▽
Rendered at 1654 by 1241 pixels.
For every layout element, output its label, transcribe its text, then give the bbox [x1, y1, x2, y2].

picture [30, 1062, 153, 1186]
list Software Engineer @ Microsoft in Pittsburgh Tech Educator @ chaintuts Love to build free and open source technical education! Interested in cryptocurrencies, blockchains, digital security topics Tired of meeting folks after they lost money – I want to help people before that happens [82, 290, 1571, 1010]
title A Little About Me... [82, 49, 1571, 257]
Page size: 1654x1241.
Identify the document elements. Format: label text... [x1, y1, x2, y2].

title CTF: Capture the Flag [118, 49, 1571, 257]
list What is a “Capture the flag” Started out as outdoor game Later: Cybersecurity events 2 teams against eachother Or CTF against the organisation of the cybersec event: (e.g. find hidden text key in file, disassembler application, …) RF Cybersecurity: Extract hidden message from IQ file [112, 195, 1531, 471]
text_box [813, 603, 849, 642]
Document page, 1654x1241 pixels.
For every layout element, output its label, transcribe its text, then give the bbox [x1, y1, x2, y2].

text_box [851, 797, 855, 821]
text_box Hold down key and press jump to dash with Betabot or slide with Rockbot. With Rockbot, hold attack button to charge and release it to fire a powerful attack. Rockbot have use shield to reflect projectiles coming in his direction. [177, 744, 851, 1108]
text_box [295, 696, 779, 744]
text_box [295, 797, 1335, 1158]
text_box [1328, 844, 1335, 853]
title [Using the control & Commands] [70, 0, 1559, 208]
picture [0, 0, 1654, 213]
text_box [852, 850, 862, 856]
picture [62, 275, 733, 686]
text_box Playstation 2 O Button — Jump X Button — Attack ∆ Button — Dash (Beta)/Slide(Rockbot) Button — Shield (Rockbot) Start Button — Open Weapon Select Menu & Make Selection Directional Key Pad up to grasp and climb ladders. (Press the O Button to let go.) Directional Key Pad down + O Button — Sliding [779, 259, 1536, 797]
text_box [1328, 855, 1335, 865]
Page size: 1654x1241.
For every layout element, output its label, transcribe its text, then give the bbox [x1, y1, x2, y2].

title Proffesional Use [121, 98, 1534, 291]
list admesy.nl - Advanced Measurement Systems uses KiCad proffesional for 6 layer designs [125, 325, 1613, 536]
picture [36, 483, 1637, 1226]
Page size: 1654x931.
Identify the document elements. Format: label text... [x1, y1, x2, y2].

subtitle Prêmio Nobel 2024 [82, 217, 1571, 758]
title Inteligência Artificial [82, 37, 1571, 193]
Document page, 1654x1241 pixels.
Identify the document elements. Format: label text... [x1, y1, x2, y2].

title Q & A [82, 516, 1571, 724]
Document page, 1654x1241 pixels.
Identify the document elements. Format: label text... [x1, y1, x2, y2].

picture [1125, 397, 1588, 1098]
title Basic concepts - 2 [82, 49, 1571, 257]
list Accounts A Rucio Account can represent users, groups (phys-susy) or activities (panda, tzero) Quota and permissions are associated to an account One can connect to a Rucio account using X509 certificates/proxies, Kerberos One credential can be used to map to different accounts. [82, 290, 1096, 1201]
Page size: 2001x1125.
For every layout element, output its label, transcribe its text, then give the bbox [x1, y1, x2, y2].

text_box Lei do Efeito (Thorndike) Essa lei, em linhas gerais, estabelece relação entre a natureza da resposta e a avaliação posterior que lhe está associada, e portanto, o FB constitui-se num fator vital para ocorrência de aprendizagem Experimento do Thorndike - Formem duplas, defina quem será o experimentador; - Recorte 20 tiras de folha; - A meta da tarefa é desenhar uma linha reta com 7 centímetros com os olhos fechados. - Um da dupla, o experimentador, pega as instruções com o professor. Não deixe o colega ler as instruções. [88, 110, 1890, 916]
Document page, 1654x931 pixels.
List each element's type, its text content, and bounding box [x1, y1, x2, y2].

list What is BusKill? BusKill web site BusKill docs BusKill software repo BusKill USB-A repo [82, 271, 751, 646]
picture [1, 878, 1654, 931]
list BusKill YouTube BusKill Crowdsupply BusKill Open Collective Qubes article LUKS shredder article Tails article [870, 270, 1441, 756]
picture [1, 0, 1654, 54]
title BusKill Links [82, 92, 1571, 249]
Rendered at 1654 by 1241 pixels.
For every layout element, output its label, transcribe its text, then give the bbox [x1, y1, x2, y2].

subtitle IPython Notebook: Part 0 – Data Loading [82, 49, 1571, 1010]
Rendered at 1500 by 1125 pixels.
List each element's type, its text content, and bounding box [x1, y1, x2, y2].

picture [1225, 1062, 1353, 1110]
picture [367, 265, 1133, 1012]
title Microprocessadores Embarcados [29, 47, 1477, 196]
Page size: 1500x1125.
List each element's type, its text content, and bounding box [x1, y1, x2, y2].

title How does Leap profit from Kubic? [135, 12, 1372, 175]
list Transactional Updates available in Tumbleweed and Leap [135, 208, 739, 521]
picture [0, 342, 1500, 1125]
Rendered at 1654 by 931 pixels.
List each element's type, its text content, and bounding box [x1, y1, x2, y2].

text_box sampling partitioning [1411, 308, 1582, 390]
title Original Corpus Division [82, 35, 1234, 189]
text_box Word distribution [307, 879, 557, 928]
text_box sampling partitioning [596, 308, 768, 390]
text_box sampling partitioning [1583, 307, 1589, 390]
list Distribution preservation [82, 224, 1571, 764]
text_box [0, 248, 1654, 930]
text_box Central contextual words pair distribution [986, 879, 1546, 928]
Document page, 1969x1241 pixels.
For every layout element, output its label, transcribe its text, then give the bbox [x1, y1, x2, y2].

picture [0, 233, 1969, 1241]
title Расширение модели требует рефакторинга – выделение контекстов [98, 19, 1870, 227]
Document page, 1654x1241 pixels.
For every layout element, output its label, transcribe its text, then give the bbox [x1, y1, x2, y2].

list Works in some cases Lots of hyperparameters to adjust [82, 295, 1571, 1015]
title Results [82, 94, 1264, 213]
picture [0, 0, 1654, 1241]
△
- **Exercise requirements**:
Copy out every line of the listing above word for word, without changing, adding, or leaving out anything.

- **Task response**:
Rendered at 1654 by 1241 pixels.
For every layout element, output its label, transcribe its text, then give the bbox [x1, y1, x2, y2].

picture [30, 1062, 153, 1186]
list Software Engineer @ Microsoft in Pittsburgh Tech Educator @ chaintuts Love to build free and open source technical education! Interested in cryptocurrencies, blockchains, digital security topics Tired of meeting folks after they lost money – I want to help people before that happens [82, 290, 1571, 1010]
title A Little About Me... [82, 49, 1571, 257]
Page size: 1654x1241.
Identify the document elements. Format: label text... [x1, y1, x2, y2].

title CTF: Capture the Flag [118, 49, 1571, 257]
list What is a “Capture the flag” Started out as outdoor game Later: Cybersecurity events 2 teams against eachother Or CTF against the organisation of the cybersec event: (e.g. find hidden text key in file, disassembler application, …) RF Cybersecurity: Extract hidden message from IQ file [112, 195, 1531, 471]
text_box [813, 603, 849, 642]
Document page, 1654x1241 pixels.
For every layout element, output its label, transcribe its text, then give the bbox [x1, y1, x2, y2].

text_box [851, 797, 855, 821]
text_box Hold down key and press jump to dash with Betabot or slide with Rockbot. With Rockbot, hold attack button to charge and release it to fire a powerful attack. Rockbot have use shield to reflect projectiles coming in his direction. [177, 744, 851, 1108]
text_box [295, 696, 779, 744]
text_box [295, 797, 1335, 1158]
text_box [1328, 844, 1335, 853]
title [Using the control & Commands] [70, 0, 1559, 208]
picture [0, 0, 1654, 213]
text_box [852, 850, 862, 856]
picture [62, 275, 733, 686]
text_box Playstation 2 O Button — Jump X Button — Attack ∆ Button — Dash (Beta)/Slide(Rockbot) Button — Shield (Rockbot) Start Button — Open Weapon Select Menu & Make Selection Directional Key Pad up to grasp and climb ladders. (Press the O Button to let go.) Directional Key Pad down + O Button — Sliding [779, 259, 1536, 797]
text_box [1328, 855, 1335, 865]
Page size: 1654x1241.
For every layout element, output its label, transcribe its text, then give the bbox [x1, y1, x2, y2].

title Proffesional Use [121, 98, 1534, 291]
list admesy.nl - Advanced Measurement Systems uses KiCad proffesional for 6 layer designs [125, 325, 1613, 536]
picture [36, 483, 1637, 1226]
Page size: 1654x931.
Identify the document elements. Format: label text... [x1, y1, x2, y2].

subtitle Prêmio Nobel 2024 [82, 217, 1571, 758]
title Inteligência Artificial [82, 37, 1571, 193]
Document page, 1654x1241 pixels.
Identify the document elements. Format: label text... [x1, y1, x2, y2].

title Q & A [82, 516, 1571, 724]
Document page, 1654x1241 pixels.
Identify the document elements. Format: label text... [x1, y1, x2, y2].

picture [1125, 397, 1588, 1098]
title Basic concepts - 2 [82, 49, 1571, 257]
list Accounts A Rucio Account can represent users, groups (phys-susy) or activities (panda, tzero) Quota and permissions are associated to an account One can connect to a Rucio account using X509 certificates/proxies, Kerberos One credential can be used to map to different accounts. [82, 290, 1096, 1201]
Page size: 2001x1125.
For every layout element, output its label, transcribe its text, then give the bbox [x1, y1, x2, y2].

text_box Lei do Efeito (Thorndike) Essa lei, em linhas gerais, estabelece relação entre a natureza da resposta e a avaliação posterior que lhe está associada, e portanto, o FB constitui-se num fator vital para ocorrência de aprendizagem Experimento do Thorndike - Formem duplas, defina quem será o experimentador; - Recorte 20 tiras de folha; - A meta da tarefa é desenhar uma linha reta com 7 centímetros com os olhos fechados. - Um da dupla, o experimentador, pega as instruções com o professor. Não deixe o colega ler as instruções. [88, 110, 1890, 916]
Document page, 1654x931 pixels.
List each element's type, its text content, and bounding box [x1, y1, x2, y2].

list What is BusKill? BusKill web site BusKill docs BusKill software repo BusKill USB-A repo [82, 271, 751, 646]
picture [1, 878, 1654, 931]
list BusKill YouTube BusKill Crowdsupply BusKill Open Collective Qubes article LUKS shredder article Tails article [870, 270, 1441, 756]
picture [1, 0, 1654, 54]
title BusKill Links [82, 92, 1571, 249]
Rendered at 1654 by 1241 pixels.
For every layout element, output its label, transcribe its text, then give the bbox [x1, y1, x2, y2].

subtitle IPython Notebook: Part 0 – Data Loading [82, 49, 1571, 1010]
Rendered at 1500 by 1125 pixels.
List each element's type, its text content, and bounding box [x1, y1, x2, y2].

picture [1225, 1062, 1353, 1110]
picture [367, 265, 1133, 1012]
title Microprocessadores Embarcados [29, 47, 1477, 196]
Page size: 1500x1125.
List each element's type, its text content, and bounding box [x1, y1, x2, y2].

title How does Leap profit from Kubic? [135, 12, 1372, 175]
list Transactional Updates available in Tumbleweed and Leap [135, 208, 739, 521]
picture [0, 342, 1500, 1125]
Rendered at 1654 by 931 pixels.
List each element's type, its text content, and bounding box [x1, y1, x2, y2].

text_box sampling partitioning [1411, 308, 1582, 390]
title Original Corpus Division [82, 35, 1234, 189]
text_box Word distribution [307, 879, 557, 928]
text_box sampling partitioning [596, 308, 768, 390]
text_box sampling partitioning [1583, 307, 1589, 390]
list Distribution preservation [82, 224, 1571, 764]
text_box [0, 248, 1654, 930]
text_box Central contextual words pair distribution [986, 879, 1546, 928]
Document page, 1969x1241 pixels.
For every layout element, output its label, transcribe its text, then give the bbox [x1, y1, x2, y2].

picture [0, 233, 1969, 1241]
title Расширение модели требует рефакторинга – выделение контекстов [98, 19, 1870, 227]
Document page, 1654x1241 pixels.
For every layout element, output its label, transcribe its text, then give the bbox [x1, y1, x2, y2].

list Works in some cases Lots of hyperparameters to adjust [82, 295, 1571, 1015]
title Results [82, 94, 1264, 213]
picture [0, 0, 1654, 1241]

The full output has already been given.